We arrived at the museum close to four. If I'd prepared better, we might have arrived earlier. There was no time to waste. So, when a well–meaning volunteer tried steering us toward the permanent collections, I dismissed her. "No," I insisted, "just the Klimts."


"But the exhibit's so small, dear."


As I often did, I left Tom to do the courteous leave–taking. He's more patient, more pleasant than I. Besides, the stairs to the second–floor galleries would take what energy I could muster.


Two flights up, face–to–face with Klimt's pink–white–green–blue stippling, I was transported. The controlled melee of color, the multitudinous vibrating dots swept me out of illness, beyond limitation, to expanse, freedom, hope.


I wanted to laugh and cry and never move and at the same time race back home to work on my novel. I flitted from one picture to the next. There was so little time, though in the first moment of glorious conveyance–by–color, I got what I came for.


Then Tom stepped behind me, propping his right hand under his chin, pointing out something I missed: perspective. How seeing a Klimt landscape was like looking through a telephoto lens. Indeed, Klimt had prepared for these paintings by peering at Austria's Attersee Lake through opera glasses and telescope.


"I would have missed that," I said. I looked at him, he at me, but we had no time for the intimacy of possibility. With a few minutes till closing, we rushed through the permanent Impressionist collections.


Then we left, found our condo, and nervously surveyed the premises. We were friends, right? Who would take the king–size bed and who the pull–out couch? And what about that hot tub?

Finally, familiarity trumped fear. We nested, went to dinner, and woke the next morning to get schmoozed by a Schwarzenegger lookalike who thought we would be more inclined to buy his Timeshare Spiel if he told us seven or eight times how much money he made. Fortunately — and surprisingly — when we declined, he didn't press.


On our way home we stopped for lunch at a Hudson River village where I've thought about moving to cut expenses and foster creativity. We ogled the signed New Yorker cartoons on the diner wall, and trying not to try, scanned the crowd for famous writers, artists, and photographers.

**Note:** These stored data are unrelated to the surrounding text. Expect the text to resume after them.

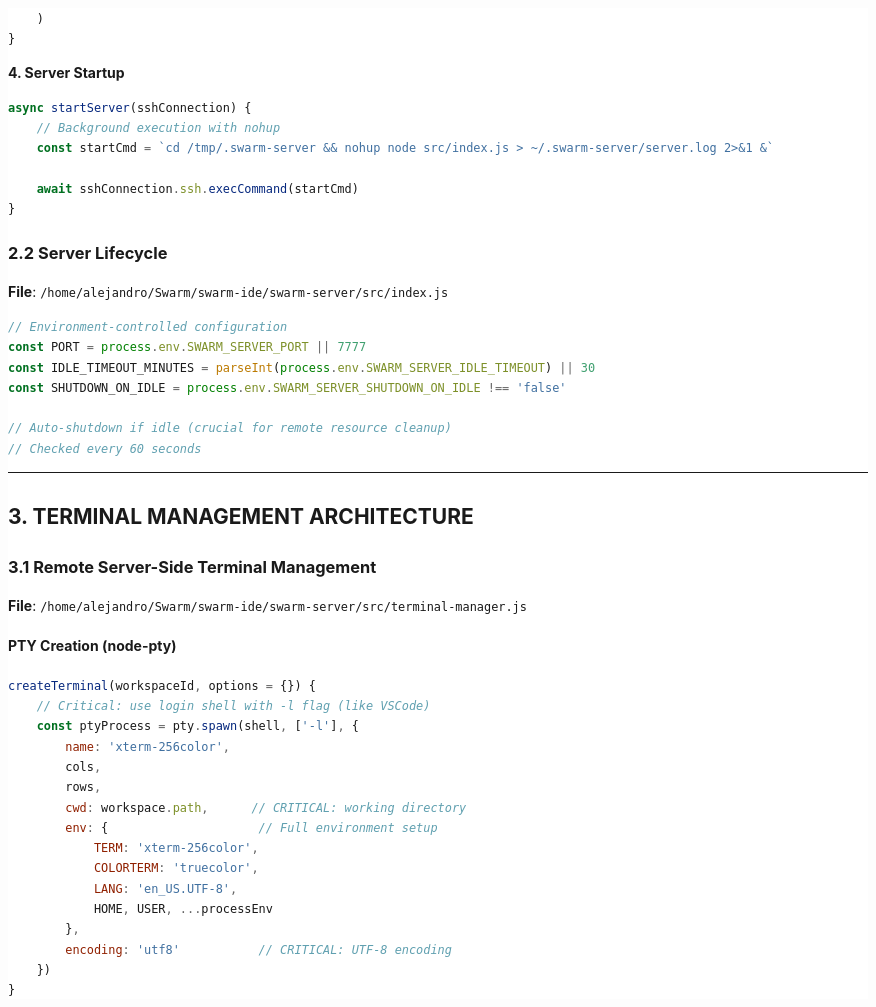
 ```javascript
    )
}
```

**4. Server Startup**
```javascript
async startServer(sshConnection) {
    // Background execution with nohup
    const startCmd = `cd /tmp/.swarm-server && nohup node src/index.js > ~/.swarm-server/server.log 2>&1 &`
    
    await sshConnection.ssh.execCommand(startCmd)
}
```

### 2.2 Server Lifecycle

**File**: `/home/alejandro/Swarm/swarm-ide/swarm-server/src/index.js`

```javascript
// Environment-controlled configuration
const PORT = process.env.SWARM_SERVER_PORT || 7777
const IDLE_TIMEOUT_MINUTES = parseInt(process.env.SWARM_SERVER_IDLE_TIMEOUT) || 30
const SHUTDOWN_ON_IDLE = process.env.SWARM_SERVER_SHUTDOWN_ON_IDLE !== 'false'

// Auto-shutdown if idle (crucial for remote resource cleanup)
// Checked every 60 seconds
```

---

## 3. TERMINAL MANAGEMENT ARCHITECTURE

### 3.1 Remote Server-Side Terminal Management

**File**: `/home/alejandro/Swarm/swarm-ide/swarm-server/src/terminal-manager.js`

#### PTY Creation (node-pty)
```javascript
createTerminal(workspaceId, options = {}) {
    // Critical: use login shell with -l flag (like VSCode)
    const ptyProcess = pty.spawn(shell, ['-l'], {
        name: 'xterm-256color',
        cols,
        rows,
        cwd: workspace.path,      // CRITICAL: working directory
        env: {                     // Full environment setup
            TERM: 'xterm-256color',
            COLORTERM: 'truecolor',
            LANG: 'en_US.UTF-8',
            HOME, USER, ...processEnv
        },
        encoding: 'utf8'           // CRITICAL: UTF-8 encoding
    })
}
```
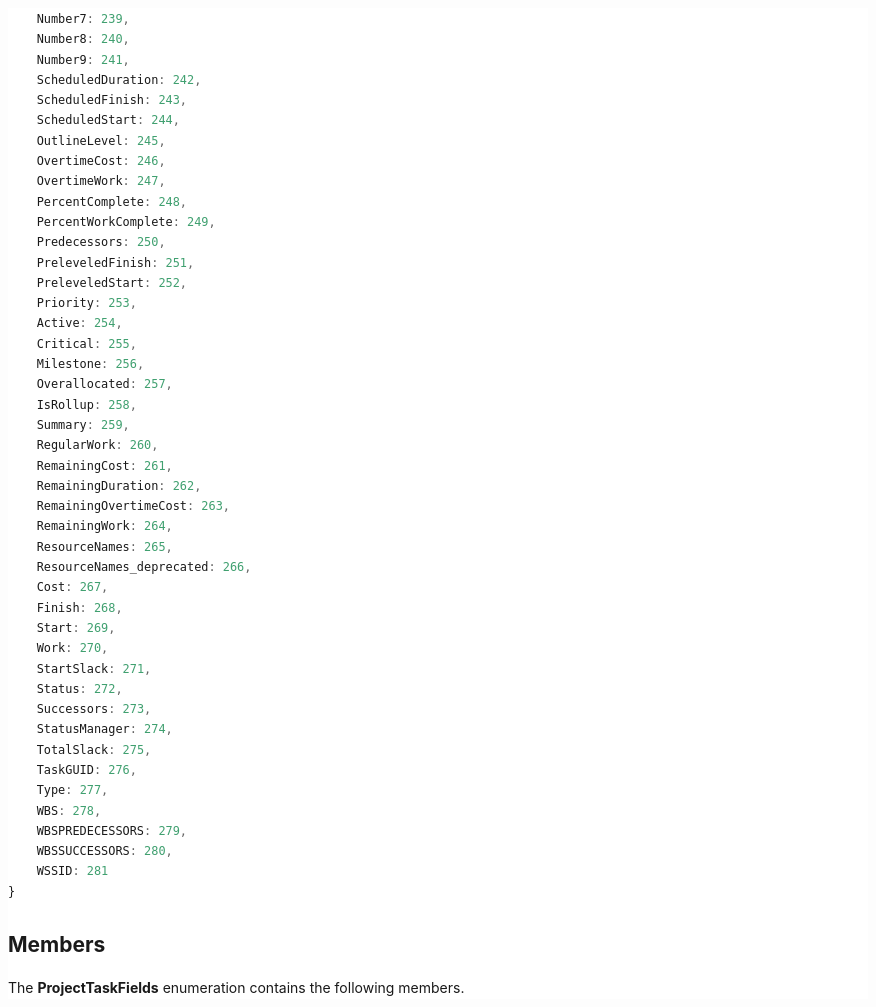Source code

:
 ```js
    Number7: 239, 
    Number8: 240, 
    Number9: 241, 
    ScheduledDuration: 242, 
    ScheduledFinish: 243, 
    ScheduledStart: 244, 
    OutlineLevel: 245, 
    OvertimeCost: 246, 
    OvertimeWork: 247, 
    PercentComplete: 248, 
    PercentWorkComplete: 249, 
    Predecessors: 250, 
    PreleveledFinish: 251, 
    PreleveledStart: 252, 
    Priority: 253, 
    Active: 254, 
    Critical: 255, 
    Milestone: 256, 
    Overallocated: 257, 
    IsRollup: 258, 
    Summary: 259, 
    RegularWork: 260, 
    RemainingCost: 261, 
    RemainingDuration: 262, 
    RemainingOvertimeCost: 263, 
    RemainingWork: 264, 
    ResourceNames: 265, 
    ResourceNames_deprecated: 266, 
    Cost: 267, 
    Finish: 268, 
    Start: 269, 
    Work: 270, 
    StartSlack: 271, 
    Status: 272, 
    Successors: 273, 
    StatusManager: 274, 
    TotalSlack: 275, 
    TaskGUID: 276, 
    Type: 277, 
    WBS: 278, 
    WBSPREDECESSORS: 279, 
    WBSSUCCESSORS: 280, 
    WSSID: 281
}
```


## Members


The  **ProjectTaskFields** enumeration contains the following members.
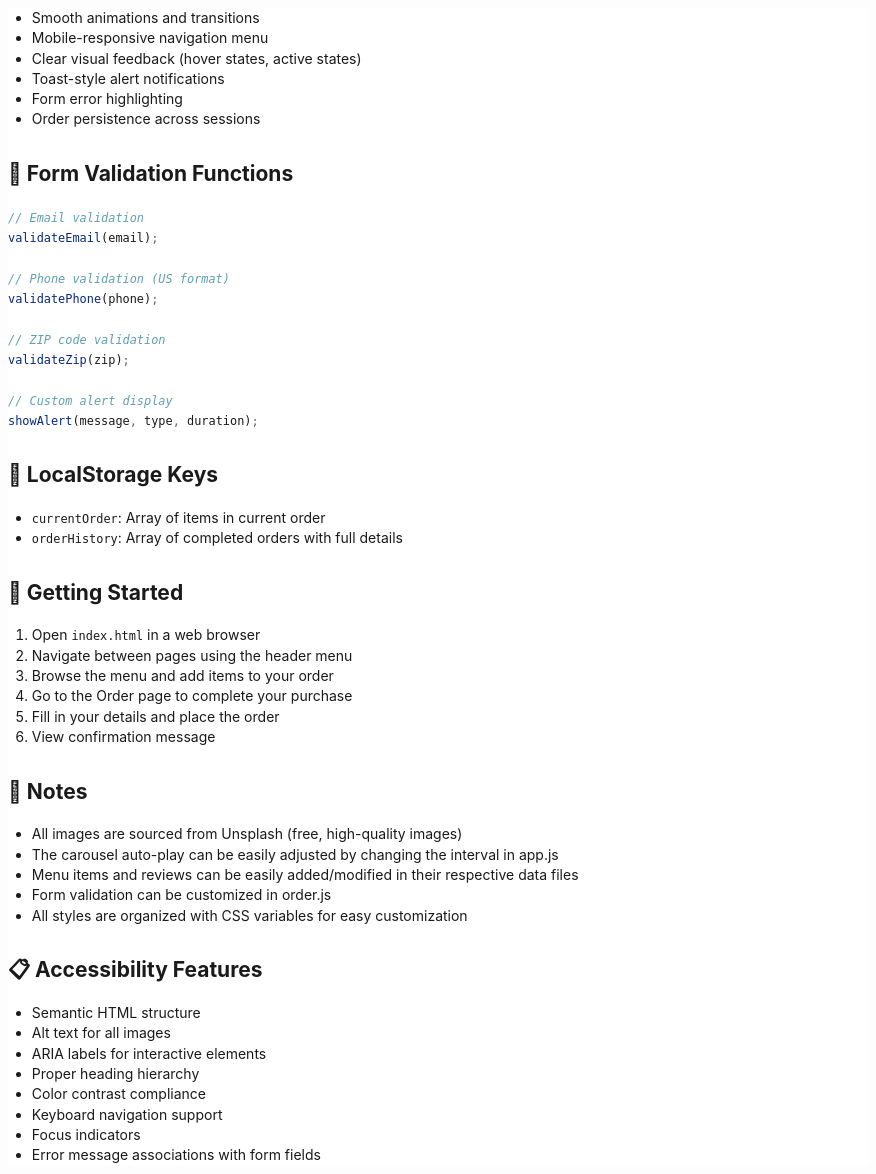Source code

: - Smooth animations and transitions
- Mobile-responsive navigation menu
- Clear visual feedback (hover states, active states)
- Toast-style alert notifications
- Form error highlighting
- Order persistence across sessions

## 🔧 Form Validation Functions

```javascript
// Email validation
validateEmail(email);

// Phone validation (US format)
validatePhone(phone);

// ZIP code validation
validateZip(zip);

// Custom alert display
showAlert(message, type, duration);
```

## 💾 LocalStorage Keys

- `currentOrder`: Array of items in current order
- `orderHistory`: Array of completed orders with full details

## 🚀 Getting Started

1. Open `index.html` in a web browser
2. Navigate between pages using the header menu
3. Browse the menu and add items to your order
4. Go to the Order page to complete your purchase
5. Fill in your details and place the order
6. View confirmation message

## 📝 Notes

- All images are sourced from Unsplash (free, high-quality images)
- The carousel auto-play can be easily adjusted by changing the interval in app.js
- Menu items and reviews can be easily added/modified in their respective data files
- Form validation can be customized in order.js
- All styles are organized with CSS variables for easy customization

## 📋 Accessibility Features

- Semantic HTML structure
- Alt text for all images
- ARIA labels for interactive elements
- Proper heading hierarchy
- Color contrast compliance
- Keyboard navigation support
- Focus indicators
- Error message associations with form fields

But sitting across from each other in our vinylette booth, The Subjects that have always plagued us jumped out like fun house monsters: his obligations, my needs, our fears. Mostly in silence, we finished lunch and drove home, Tom drifting into vintage James Taylor melancholy, me reading, then rereading gallery notes.


Klimt's landscapes are divided into parallel planes in which foreground and background appear almost equally close. They produce a sense of both intimacy and distance, as though the viewer were visually but not physically close.


I looked across the car seat and saw Tom, both intimate and distant, and knew what the writer meant about parallel planes and the difference between intimacy and distance. Then I closed my eyes and, without success, tried to nap.


"Thanks for getting me to see something I wouldn't have," Tom said when he dropped me off. Like I said, he's better than I at polite leave–taking.


"My pleasure."


After we hugged, Tom turned to leave but turned back.


"It still doesn't work, does it?"


I shook my head — slowly, reluctantly.


But, I said to myself when I closed the door, why can't it work? We had shared those landscapes, found common ground on canvas. What about that perspective? Doesn't that amount to anything?


Yes, I decided, perspective helps, just not enough. Parallel planes, though compatible, ride down the road side by side, from a safe enough distance to observe each other. They just never quite touch.



"Landscapes and Perspective" first appeared in The Phoenix, November 2006.

Madeleine Parish lives and writes in Fairfield County, Connecticut. Her novel, The Geography Lesson, was published by Tyborne Hill and was recognized in the PEN Women of San Francisco competition. She is also the author of A Pilgrim's Way: Meditations for Healing, also published by Tyborne Hill. Her short stories, essays, and articles on health and healing appear in numerous publications.